Note that burrows is a script that combines the three phases of the Burrow Wheeler data compression algorithm. The scripts gzip226 and bzip226 run the standard Unix gzip and bzip programs and are only included for reference.

Timing script. The timeit.csh script measures execution times of the compression programs.

timeit.csh cat HUFE HUFD MTFE MTFD BWTD BWTE burrows gzip226 bzip226

The scripts MTFE, MTFD, BWTD, and BWTE each take a command line argument and call the corresponding Java program. Be careful when using /usr/bin/time with pipes - it only measures the running time of the first command. Gluing the commands together in the script burrows enables you to account for the total execution time.

Submission

readme.txt. Use the following readme file template. Besides providing details about your implementation which are not clear from the comments within your source code, your readme.txt file should also:

Report on the compression ratios for various test files.
Analyze the asymptotic running time of your encoding and decoding algorithms.

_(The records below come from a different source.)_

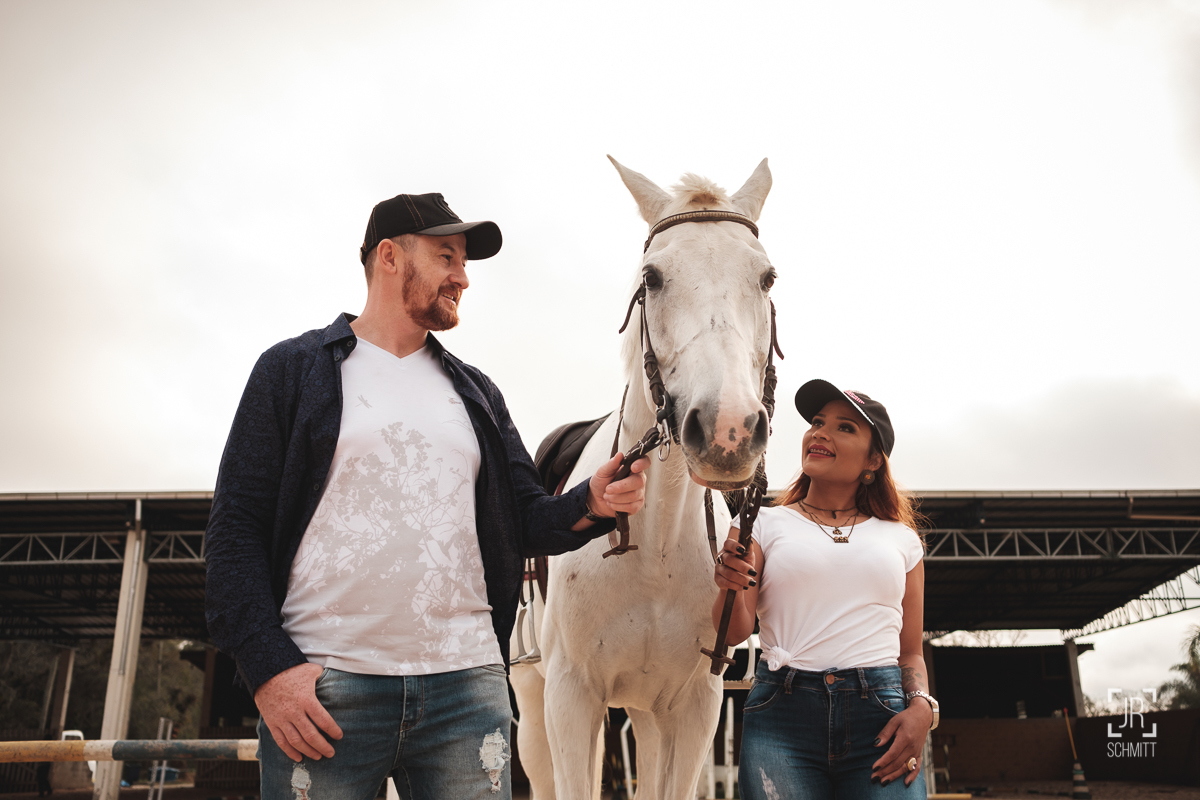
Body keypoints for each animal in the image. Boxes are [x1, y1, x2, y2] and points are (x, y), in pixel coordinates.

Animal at [509, 156, 778, 800]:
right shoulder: (570, 699)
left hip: (647, 716)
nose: (729, 430)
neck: (652, 548)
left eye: (766, 278)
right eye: (652, 278)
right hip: (534, 710)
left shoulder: (694, 706)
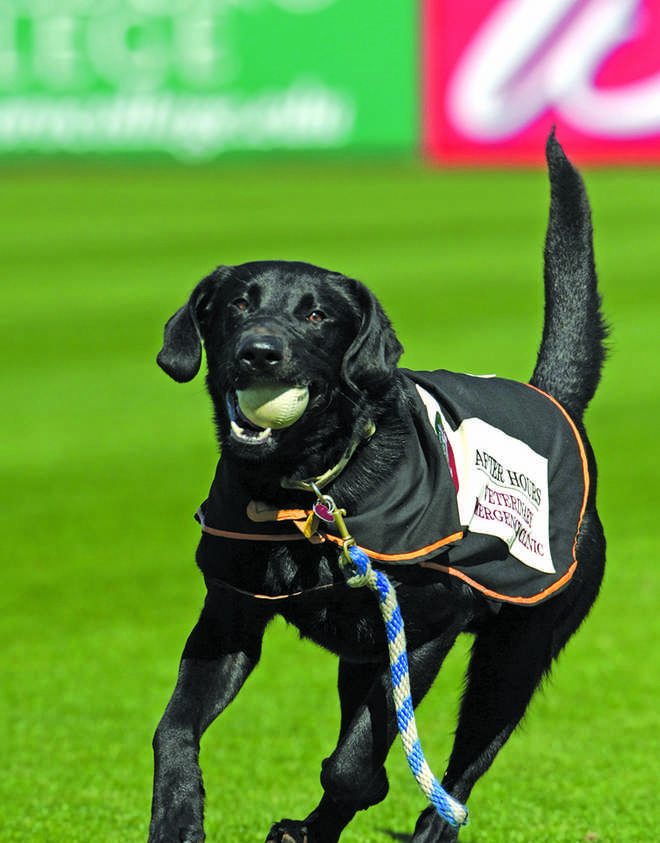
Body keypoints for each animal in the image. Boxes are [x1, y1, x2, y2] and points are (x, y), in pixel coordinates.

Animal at [150, 135, 608, 840]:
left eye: (316, 314)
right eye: (237, 305)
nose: (259, 352)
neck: (308, 491)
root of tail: (554, 402)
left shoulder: (423, 631)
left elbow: (356, 765)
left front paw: (348, 796)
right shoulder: (230, 615)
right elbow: (173, 726)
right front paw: (178, 814)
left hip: (514, 655)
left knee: (460, 773)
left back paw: (425, 824)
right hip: (363, 655)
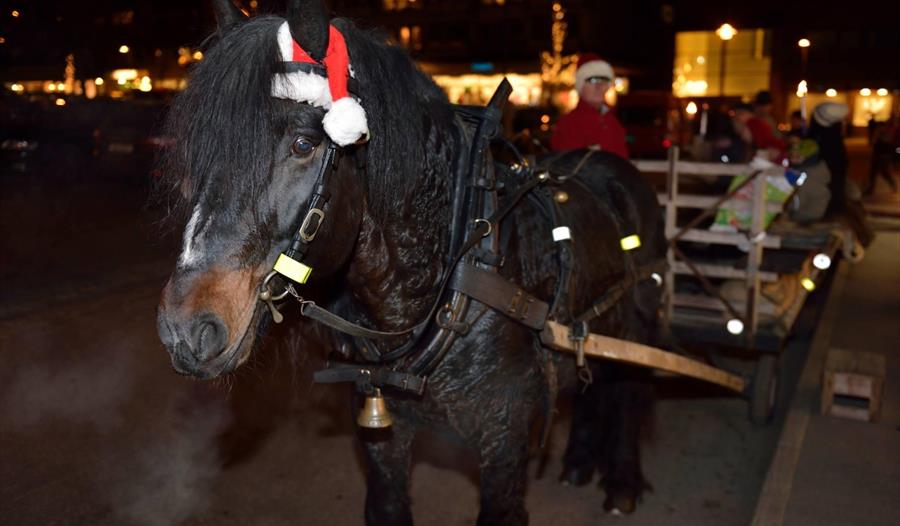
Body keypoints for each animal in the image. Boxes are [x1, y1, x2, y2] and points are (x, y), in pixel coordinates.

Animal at [155, 2, 664, 524]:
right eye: (200, 151)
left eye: (303, 144)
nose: (185, 330)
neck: (453, 277)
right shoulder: (383, 437)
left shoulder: (505, 441)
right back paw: (580, 461)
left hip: (637, 327)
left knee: (629, 389)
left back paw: (623, 482)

What to submit. Submit BWTE.java, BWTD.java, MTFE.java, MTFD.java, HUFE.java, HUFD.java and any other files needed by your programs. Do not submit CharStdIn.java.

Possible Progress Steps

These are purely suggestions for how you might make progress. You do not have to follow these steps.

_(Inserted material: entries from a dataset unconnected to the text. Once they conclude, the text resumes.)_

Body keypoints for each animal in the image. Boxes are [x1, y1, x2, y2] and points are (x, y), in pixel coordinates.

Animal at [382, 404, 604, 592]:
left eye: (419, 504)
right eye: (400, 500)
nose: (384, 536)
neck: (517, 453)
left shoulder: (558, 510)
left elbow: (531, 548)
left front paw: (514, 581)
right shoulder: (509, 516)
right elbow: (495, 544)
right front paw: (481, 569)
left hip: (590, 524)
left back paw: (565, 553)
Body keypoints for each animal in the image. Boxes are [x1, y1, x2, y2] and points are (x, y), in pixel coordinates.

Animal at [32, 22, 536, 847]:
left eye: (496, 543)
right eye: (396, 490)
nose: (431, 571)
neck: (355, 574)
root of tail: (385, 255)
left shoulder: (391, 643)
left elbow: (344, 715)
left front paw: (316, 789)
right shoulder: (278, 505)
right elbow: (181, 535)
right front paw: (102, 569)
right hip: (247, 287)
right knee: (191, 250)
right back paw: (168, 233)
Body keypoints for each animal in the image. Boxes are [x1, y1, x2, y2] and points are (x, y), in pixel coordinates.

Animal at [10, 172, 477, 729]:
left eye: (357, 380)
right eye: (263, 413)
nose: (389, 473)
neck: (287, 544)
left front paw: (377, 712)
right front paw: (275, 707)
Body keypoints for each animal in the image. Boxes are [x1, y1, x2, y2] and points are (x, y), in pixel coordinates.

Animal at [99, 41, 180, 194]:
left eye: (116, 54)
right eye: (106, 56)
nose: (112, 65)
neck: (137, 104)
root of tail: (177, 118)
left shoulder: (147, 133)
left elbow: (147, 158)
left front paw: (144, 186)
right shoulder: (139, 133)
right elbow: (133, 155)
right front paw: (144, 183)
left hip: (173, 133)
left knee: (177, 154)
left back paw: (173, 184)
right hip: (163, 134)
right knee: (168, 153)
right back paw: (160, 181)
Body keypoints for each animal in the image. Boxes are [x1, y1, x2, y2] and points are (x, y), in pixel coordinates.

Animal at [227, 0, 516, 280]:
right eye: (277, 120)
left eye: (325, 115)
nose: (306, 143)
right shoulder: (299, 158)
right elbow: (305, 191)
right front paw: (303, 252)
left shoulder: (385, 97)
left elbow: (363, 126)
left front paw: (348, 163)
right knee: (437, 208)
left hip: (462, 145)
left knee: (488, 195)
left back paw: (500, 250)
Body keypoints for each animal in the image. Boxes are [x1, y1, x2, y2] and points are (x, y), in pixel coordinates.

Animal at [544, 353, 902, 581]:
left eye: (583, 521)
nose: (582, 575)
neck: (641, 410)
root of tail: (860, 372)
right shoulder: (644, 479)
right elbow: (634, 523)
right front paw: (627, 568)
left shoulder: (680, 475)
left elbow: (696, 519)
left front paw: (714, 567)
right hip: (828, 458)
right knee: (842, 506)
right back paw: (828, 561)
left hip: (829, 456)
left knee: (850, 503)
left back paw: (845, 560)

Download the directory burrows to your system. It contains StdCharIn.java and some testing data.
Implement the move-to-front encoding and decoding algorithms. Not including comments and declarations, our solutions are about 10 lines of code each. When debugging, cast each character to an integer so that you will see its ASCII value instead of a (potentially) unprintable character. Once you're convinced that your code works, print it out as a character using System.write.
Implement the binary version of the Huffman coding and decoding algorithms.
For the Burrows-Wheeler transform, you can use the method substring in the string library to form the suffixes. Recall that it does not explicitly form the suffixes, so you can build the N suffixes in linear time. Hint: to make the strings appear as if they were cyclic, consider string concatenation.
The Burrows-Wheeler decoding is the trickiest part, but it is very little code once you understand how it works. (Not including declarations and input, our solution about 10 lines of code.) You may find the key-indexed counting algorithm from the radix sorting lecture to be useful.